▶ Work to be completed
When a line in the data below includes "lines", pick it out and copy it.
┌─ Data supplied
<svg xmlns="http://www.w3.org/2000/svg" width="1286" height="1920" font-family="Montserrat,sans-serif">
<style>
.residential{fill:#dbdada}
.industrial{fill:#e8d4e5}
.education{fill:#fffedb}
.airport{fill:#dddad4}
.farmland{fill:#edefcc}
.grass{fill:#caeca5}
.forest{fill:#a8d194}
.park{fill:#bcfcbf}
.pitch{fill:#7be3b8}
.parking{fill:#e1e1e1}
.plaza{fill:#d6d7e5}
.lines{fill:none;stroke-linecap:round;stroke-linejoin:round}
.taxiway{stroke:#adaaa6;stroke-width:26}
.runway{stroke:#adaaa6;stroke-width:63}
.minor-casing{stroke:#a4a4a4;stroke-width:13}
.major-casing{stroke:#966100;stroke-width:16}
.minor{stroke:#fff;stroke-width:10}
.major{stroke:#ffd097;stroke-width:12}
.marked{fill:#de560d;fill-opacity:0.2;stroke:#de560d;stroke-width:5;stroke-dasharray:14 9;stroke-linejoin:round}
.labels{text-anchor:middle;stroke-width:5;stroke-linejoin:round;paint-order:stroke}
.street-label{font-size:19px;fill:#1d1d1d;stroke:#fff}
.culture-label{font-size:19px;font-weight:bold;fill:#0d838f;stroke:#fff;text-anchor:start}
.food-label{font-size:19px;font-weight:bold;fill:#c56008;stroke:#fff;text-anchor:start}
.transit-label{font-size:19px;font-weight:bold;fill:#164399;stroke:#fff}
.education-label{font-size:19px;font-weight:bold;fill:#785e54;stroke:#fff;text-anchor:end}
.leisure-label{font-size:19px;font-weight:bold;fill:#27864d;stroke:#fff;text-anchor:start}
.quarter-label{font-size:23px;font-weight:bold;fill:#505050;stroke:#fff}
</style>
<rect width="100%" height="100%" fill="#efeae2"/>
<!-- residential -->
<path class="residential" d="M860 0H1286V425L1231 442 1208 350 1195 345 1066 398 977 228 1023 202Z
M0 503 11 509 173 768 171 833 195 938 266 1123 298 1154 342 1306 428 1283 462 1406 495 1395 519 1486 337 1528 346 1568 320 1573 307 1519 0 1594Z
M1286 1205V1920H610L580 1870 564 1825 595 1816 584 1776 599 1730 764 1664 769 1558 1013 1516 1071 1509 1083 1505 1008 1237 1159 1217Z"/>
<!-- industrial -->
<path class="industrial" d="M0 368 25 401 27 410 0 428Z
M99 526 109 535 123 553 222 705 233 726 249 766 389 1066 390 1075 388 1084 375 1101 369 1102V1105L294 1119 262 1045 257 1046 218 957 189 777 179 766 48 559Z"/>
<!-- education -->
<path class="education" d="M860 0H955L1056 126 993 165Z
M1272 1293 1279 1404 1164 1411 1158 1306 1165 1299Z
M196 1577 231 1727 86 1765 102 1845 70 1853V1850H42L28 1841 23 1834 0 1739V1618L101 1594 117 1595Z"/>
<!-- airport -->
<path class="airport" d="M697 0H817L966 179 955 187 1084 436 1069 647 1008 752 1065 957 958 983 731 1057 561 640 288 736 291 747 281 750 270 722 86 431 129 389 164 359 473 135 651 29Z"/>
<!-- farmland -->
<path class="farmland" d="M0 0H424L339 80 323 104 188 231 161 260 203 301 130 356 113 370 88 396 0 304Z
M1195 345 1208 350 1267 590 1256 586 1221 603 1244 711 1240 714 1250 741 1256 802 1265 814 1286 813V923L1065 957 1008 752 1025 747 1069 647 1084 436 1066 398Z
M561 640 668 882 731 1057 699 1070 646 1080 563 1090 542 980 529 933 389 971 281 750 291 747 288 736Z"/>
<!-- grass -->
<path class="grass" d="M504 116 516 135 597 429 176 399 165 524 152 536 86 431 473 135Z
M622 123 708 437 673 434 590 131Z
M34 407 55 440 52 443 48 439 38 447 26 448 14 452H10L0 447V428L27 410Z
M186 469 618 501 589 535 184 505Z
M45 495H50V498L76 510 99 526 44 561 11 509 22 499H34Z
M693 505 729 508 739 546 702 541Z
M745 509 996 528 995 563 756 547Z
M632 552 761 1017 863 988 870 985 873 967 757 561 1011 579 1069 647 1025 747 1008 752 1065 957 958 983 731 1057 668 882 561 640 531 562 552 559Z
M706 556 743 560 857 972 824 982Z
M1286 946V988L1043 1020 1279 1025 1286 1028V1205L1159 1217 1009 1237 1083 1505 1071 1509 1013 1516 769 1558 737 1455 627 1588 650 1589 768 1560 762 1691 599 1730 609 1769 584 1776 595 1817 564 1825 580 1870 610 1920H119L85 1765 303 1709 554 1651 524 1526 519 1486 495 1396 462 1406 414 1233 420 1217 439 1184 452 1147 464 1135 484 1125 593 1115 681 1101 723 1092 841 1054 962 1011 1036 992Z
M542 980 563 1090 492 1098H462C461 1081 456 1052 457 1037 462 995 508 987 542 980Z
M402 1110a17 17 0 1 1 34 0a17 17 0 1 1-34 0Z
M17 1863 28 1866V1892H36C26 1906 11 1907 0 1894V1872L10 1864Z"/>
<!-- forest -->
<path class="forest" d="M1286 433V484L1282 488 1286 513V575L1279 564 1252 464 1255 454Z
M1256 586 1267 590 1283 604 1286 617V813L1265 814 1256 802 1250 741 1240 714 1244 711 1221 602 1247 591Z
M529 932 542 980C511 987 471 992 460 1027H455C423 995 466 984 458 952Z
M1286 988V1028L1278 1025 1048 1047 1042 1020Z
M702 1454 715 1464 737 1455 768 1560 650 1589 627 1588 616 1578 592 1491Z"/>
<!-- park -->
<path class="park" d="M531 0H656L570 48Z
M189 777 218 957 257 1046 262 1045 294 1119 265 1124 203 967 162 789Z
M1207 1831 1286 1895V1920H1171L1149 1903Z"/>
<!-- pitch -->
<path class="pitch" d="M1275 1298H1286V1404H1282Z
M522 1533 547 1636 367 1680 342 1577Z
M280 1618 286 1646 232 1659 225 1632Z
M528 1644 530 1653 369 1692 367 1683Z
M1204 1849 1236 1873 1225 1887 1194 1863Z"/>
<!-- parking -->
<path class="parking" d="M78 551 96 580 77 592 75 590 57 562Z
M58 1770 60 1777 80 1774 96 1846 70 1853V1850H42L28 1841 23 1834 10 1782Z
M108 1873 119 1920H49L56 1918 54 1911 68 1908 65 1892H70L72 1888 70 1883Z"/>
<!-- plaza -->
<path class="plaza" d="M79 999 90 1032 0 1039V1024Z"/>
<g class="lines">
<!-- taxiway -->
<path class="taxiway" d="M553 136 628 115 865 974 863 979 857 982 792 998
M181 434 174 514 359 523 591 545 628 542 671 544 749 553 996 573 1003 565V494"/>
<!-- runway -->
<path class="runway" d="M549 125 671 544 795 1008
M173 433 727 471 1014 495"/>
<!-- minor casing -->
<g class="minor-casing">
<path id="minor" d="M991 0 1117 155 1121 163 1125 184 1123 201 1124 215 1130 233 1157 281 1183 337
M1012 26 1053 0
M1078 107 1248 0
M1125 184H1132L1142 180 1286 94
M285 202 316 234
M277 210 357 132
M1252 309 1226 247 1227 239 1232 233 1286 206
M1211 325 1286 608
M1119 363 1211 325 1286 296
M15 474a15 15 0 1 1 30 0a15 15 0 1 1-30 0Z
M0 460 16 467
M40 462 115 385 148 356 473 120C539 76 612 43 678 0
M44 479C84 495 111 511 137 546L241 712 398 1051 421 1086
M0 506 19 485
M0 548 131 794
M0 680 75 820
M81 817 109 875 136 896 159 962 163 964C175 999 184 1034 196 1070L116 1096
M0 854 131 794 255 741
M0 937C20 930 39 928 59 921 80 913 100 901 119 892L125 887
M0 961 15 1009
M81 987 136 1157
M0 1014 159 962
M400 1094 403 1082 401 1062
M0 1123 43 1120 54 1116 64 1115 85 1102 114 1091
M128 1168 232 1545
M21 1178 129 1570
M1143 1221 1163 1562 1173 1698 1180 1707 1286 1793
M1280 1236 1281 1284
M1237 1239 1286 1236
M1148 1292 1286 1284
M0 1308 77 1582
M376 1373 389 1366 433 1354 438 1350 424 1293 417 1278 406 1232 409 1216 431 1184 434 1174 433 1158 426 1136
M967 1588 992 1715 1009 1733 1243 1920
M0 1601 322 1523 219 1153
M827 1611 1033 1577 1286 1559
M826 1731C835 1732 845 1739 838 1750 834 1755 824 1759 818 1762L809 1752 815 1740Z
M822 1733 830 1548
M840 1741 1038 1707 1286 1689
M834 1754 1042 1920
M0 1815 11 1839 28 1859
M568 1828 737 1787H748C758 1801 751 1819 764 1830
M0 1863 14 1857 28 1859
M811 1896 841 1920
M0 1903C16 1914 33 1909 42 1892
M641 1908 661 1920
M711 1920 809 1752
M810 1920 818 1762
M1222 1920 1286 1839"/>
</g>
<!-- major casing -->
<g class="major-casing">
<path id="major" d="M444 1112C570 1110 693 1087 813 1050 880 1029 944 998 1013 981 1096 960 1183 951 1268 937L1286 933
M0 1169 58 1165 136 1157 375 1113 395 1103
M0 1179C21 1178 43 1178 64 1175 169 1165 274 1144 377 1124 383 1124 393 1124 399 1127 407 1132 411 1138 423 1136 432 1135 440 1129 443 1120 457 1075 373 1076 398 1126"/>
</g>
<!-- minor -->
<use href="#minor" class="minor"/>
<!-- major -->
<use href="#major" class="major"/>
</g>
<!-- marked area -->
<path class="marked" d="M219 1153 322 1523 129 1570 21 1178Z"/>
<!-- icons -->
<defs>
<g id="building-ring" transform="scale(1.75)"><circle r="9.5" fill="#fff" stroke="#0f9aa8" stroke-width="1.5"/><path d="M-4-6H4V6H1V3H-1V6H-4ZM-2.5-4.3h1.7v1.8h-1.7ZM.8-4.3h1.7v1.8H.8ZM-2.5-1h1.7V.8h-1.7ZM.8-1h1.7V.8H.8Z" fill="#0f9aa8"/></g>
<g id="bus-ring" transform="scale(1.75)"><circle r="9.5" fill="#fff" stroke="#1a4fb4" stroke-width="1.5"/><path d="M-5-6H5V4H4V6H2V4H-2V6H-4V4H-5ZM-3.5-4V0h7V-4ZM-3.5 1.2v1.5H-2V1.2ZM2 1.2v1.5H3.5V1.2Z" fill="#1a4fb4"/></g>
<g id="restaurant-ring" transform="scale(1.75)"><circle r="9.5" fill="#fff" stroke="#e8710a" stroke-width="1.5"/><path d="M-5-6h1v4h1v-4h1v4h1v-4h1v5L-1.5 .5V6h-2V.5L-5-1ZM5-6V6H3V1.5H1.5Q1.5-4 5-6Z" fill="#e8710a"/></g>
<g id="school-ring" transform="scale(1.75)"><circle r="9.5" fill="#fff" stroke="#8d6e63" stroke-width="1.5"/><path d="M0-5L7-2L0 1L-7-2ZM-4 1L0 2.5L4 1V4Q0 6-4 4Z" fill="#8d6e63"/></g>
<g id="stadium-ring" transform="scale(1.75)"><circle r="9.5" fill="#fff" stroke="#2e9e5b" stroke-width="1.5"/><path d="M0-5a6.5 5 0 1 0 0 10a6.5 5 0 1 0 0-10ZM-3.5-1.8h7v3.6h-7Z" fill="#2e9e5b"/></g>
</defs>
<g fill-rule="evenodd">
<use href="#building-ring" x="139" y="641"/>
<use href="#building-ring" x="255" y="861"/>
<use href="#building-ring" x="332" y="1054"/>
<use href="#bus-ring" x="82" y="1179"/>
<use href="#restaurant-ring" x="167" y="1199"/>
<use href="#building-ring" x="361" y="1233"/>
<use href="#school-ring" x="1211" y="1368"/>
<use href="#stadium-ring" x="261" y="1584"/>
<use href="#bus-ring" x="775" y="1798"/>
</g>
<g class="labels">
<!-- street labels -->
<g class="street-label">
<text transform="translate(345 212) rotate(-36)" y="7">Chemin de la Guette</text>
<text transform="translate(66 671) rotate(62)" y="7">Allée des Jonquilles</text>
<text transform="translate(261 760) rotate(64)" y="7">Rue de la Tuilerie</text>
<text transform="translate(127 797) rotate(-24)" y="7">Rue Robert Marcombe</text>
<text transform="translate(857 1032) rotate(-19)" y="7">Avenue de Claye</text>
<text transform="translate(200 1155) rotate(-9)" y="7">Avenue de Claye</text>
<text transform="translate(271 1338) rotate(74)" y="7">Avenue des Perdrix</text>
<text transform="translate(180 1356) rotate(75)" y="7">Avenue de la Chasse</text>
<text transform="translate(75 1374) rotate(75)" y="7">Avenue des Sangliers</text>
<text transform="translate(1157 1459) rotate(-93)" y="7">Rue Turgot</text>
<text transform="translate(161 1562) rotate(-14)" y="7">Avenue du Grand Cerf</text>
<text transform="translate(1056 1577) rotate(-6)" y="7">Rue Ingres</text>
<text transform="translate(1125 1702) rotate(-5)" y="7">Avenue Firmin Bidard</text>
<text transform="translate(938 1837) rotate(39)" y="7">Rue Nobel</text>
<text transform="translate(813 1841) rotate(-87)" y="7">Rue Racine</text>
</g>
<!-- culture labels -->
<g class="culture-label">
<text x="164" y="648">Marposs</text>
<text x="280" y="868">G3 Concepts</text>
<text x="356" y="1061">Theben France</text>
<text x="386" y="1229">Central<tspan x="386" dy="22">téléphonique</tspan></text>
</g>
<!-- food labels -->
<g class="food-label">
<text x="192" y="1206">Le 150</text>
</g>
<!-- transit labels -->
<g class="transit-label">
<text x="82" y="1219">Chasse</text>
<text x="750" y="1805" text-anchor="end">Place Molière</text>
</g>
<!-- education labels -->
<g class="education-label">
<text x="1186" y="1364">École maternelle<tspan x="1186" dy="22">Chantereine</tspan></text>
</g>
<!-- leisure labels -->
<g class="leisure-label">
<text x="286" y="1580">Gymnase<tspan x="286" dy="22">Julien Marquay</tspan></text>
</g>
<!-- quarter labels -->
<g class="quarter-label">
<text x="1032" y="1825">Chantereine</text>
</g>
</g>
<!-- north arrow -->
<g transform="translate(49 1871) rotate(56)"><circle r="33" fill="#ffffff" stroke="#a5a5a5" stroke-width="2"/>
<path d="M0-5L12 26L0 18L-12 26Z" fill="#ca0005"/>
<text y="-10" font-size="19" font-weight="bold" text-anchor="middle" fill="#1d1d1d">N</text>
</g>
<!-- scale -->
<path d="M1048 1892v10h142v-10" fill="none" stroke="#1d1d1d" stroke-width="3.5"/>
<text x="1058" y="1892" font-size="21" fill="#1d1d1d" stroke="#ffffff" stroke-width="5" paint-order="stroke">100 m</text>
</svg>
└─
▶ Problem solution
.lines{fill:none;stroke-linecap:round;stroke-linejoin:round}
<g class="lines">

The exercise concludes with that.